- WRITTEN TASK: From the entries below, copy out each line that contains the word "values".

- STORED DATA:
******************************

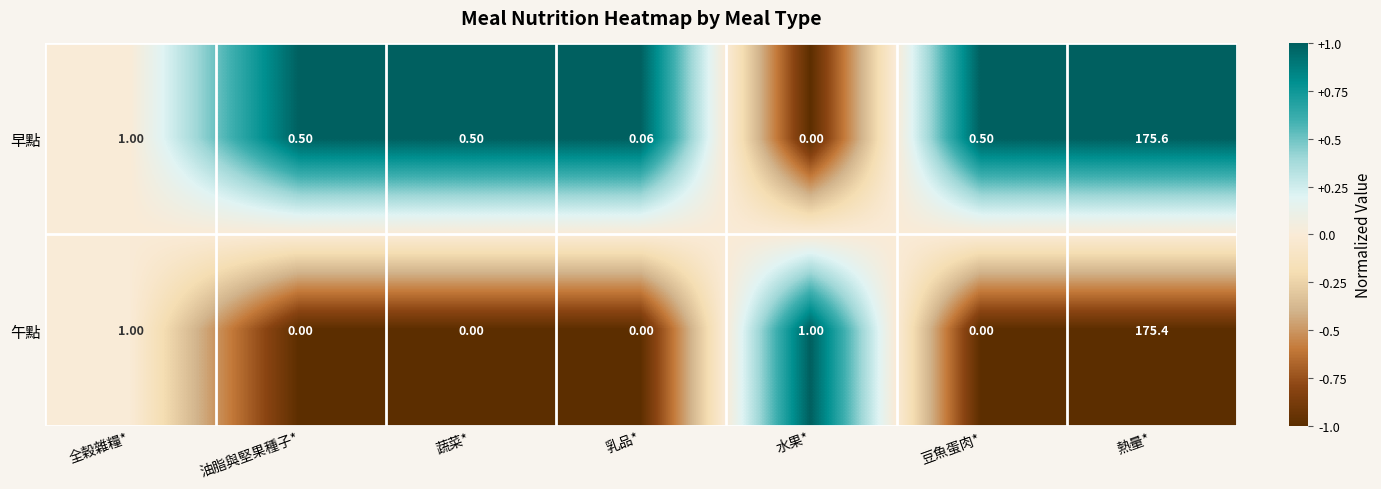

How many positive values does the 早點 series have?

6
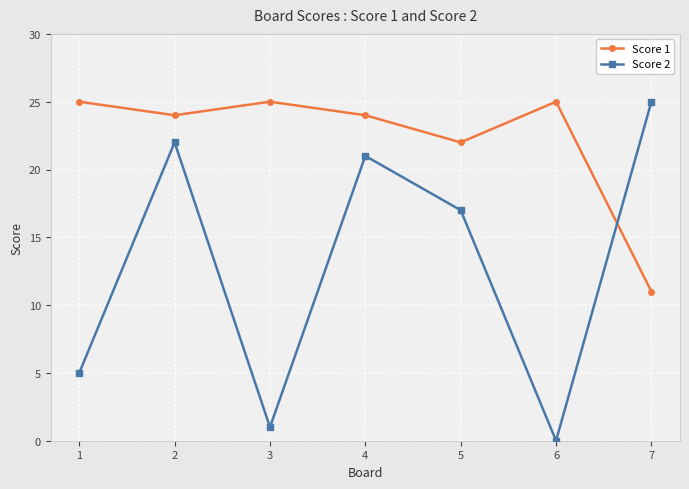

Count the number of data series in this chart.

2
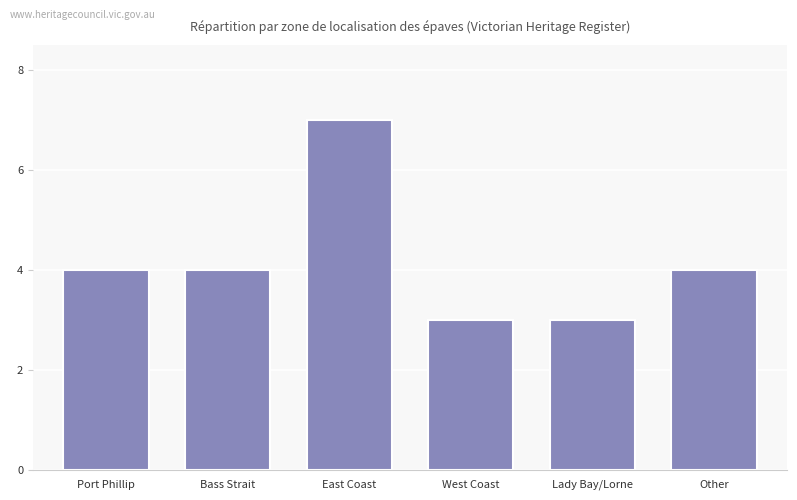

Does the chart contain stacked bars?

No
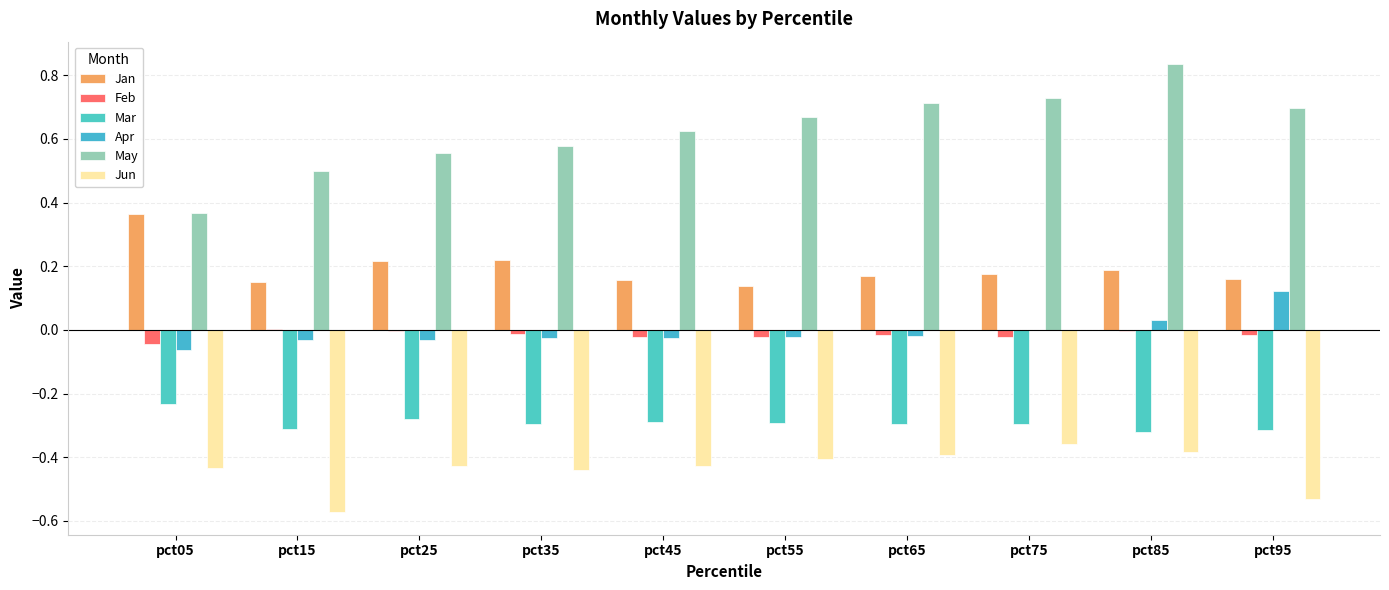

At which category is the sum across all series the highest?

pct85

******************************

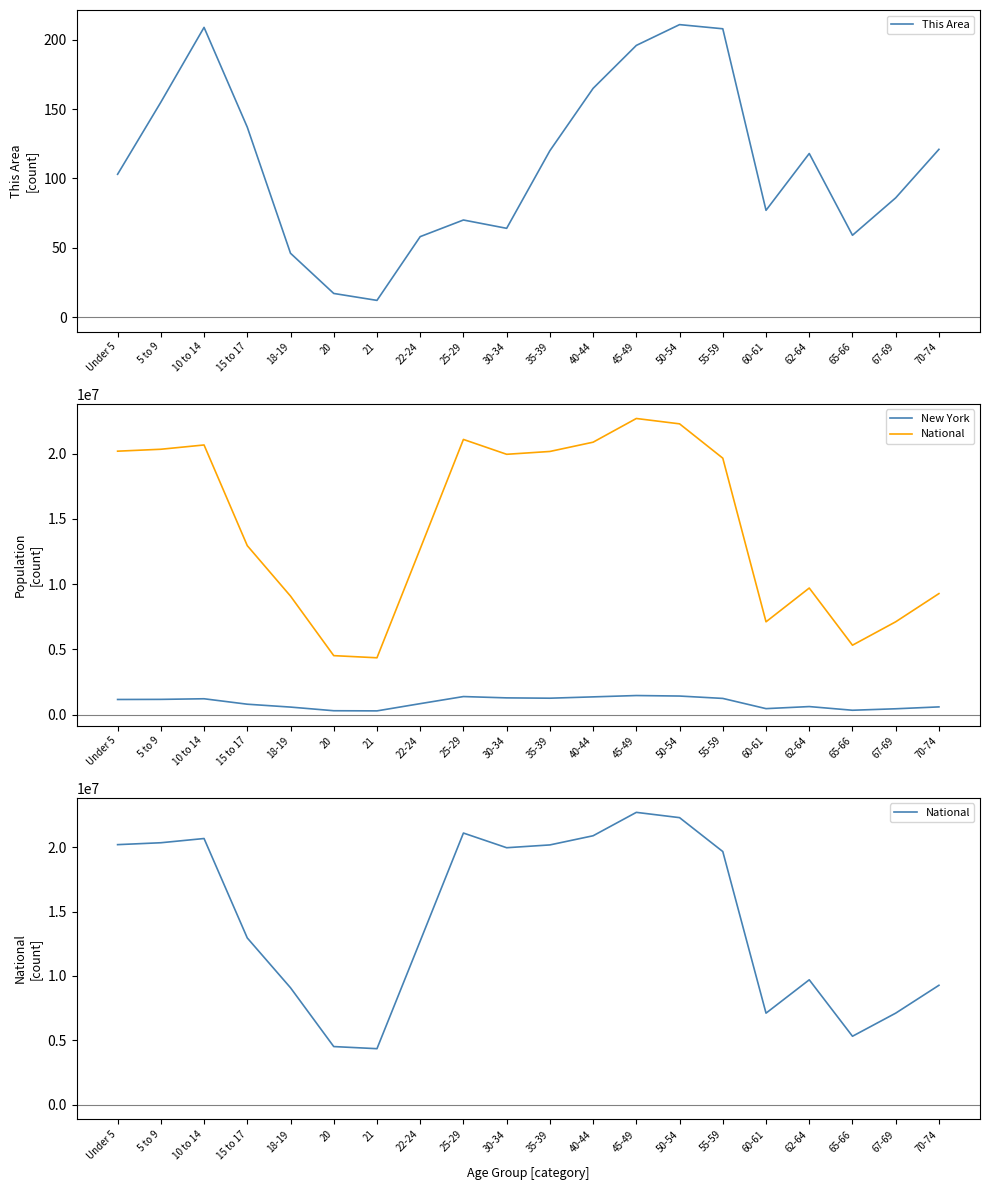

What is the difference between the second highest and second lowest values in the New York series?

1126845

******************************

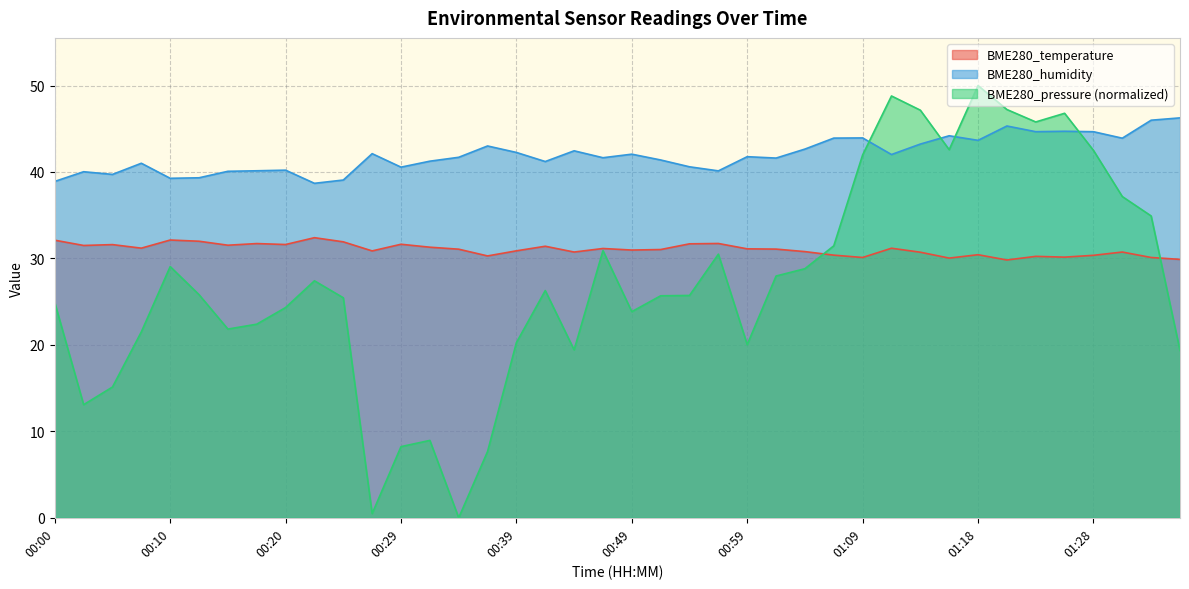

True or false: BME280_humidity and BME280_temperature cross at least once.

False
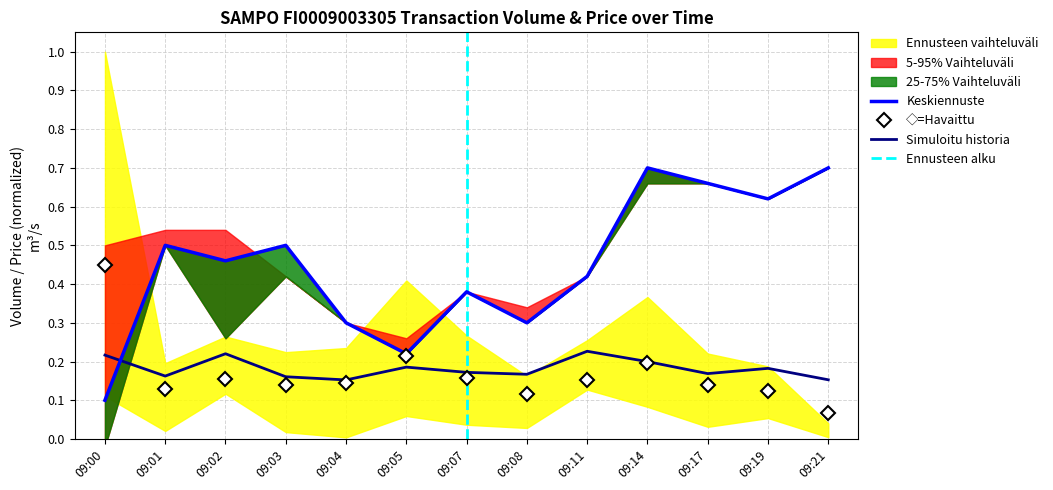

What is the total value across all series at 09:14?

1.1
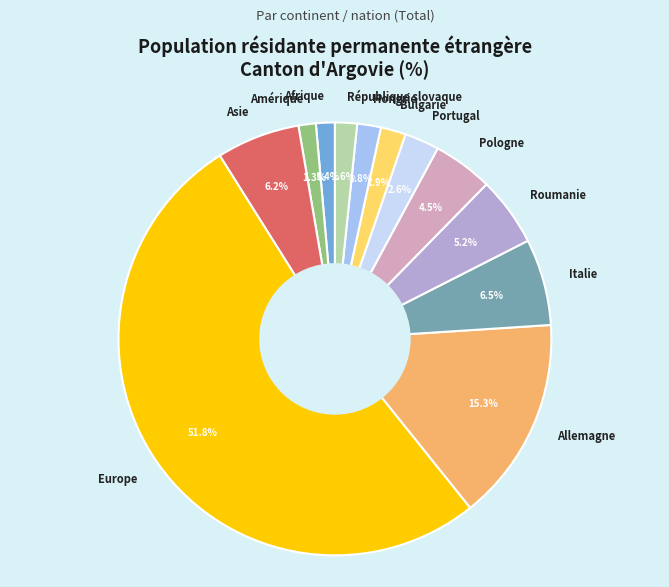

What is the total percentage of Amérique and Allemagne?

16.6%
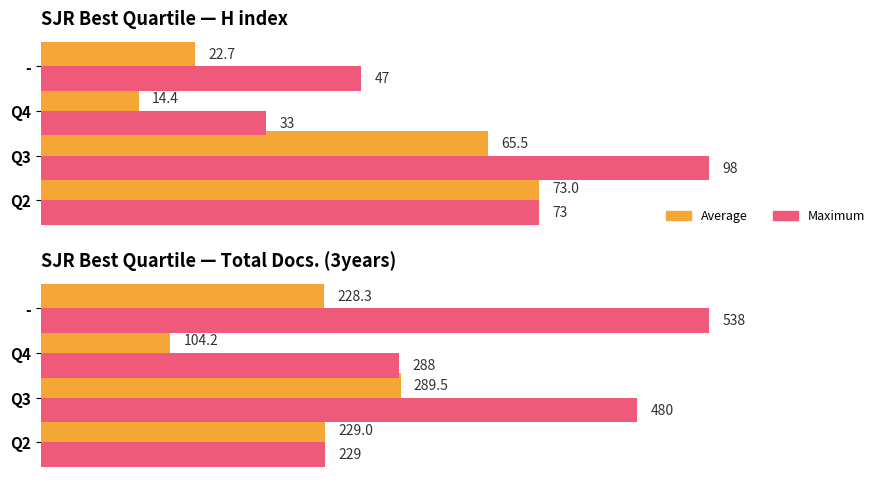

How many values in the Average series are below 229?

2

******************************

- ANSWER FOR THIS EXERCISE:
How many positive values does the 早點 series have?
What is the difference between the second highest and second lowest values in the New York series?
How many values in the Average series are below 229?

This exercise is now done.